* What is needed
Copy the first line of the material below and every later line through the line containing "MLN Matters® Number: SE1007", without any other output.

##### Entries provided #####

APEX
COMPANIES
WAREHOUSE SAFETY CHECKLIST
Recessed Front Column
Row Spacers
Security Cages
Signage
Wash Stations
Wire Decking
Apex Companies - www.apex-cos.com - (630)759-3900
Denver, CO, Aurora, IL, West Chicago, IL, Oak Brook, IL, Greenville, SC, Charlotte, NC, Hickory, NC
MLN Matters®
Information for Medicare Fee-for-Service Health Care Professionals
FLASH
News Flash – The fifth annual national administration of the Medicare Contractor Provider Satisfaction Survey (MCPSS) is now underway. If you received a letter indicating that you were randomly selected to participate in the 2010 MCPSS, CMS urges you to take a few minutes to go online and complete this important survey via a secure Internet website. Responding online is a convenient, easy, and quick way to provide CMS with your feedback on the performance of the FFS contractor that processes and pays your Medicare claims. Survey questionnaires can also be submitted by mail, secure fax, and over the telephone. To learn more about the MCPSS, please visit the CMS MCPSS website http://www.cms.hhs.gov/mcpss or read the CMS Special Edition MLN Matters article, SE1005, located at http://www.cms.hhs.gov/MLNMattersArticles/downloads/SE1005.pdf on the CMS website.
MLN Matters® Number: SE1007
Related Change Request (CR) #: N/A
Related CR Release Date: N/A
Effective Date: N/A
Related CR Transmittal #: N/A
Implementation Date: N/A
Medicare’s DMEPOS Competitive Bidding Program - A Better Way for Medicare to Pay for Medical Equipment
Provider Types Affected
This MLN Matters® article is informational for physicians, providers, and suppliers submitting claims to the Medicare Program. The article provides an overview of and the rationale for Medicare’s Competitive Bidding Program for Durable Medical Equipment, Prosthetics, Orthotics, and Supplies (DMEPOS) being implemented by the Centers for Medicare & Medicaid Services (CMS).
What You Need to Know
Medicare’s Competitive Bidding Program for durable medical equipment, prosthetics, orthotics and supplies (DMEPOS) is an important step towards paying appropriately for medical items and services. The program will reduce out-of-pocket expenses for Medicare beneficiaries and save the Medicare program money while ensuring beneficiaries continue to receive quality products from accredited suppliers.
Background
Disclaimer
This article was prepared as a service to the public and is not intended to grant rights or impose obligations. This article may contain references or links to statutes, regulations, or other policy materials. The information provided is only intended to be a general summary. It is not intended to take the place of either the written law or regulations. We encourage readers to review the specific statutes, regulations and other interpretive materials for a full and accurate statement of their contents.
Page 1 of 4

#####

* Answer section
APEX
COMPANIES
WAREHOUSE SAFETY CHECKLIST
Recessed Front Column
Row Spacers
Security Cages
Signage
Wash Stations
Wire Decking
Apex Companies - www.apex-cos.com - (630)759-3900
Denver, CO, Aurora, IL, West Chicago, IL, Oak Brook, IL, Greenville, SC, Charlotte, NC, Hickory, NC
MLN Matters®
Information for Medicare Fee-for-Service Health Care Professionals
FLASH
News Flash – The fifth annual national administration of the Medicare Contractor Provider Satisfaction Survey (MCPSS) is now underway. If you received a letter indicating that you were randomly selected to participate in the 2010 MCPSS, CMS urges you to take a few minutes to go online and complete this important survey via a secure Internet website. Responding online is a convenient, easy, and quick way to provide CMS with your feedback on the performance of the FFS contractor that processes and pays your Medicare claims. Survey questionnaires can also be submitted by mail, secure fax, and over the telephone. To learn more about the MCPSS, please visit the CMS MCPSS website http://www.cms.hhs.gov/mcpss or read the CMS Special Edition MLN Matters article, SE1005, located at http://www.cms.hhs.gov/MLNMattersArticles/downloads/SE1005.pdf on the CMS website.
MLN Matters® Number: SE1007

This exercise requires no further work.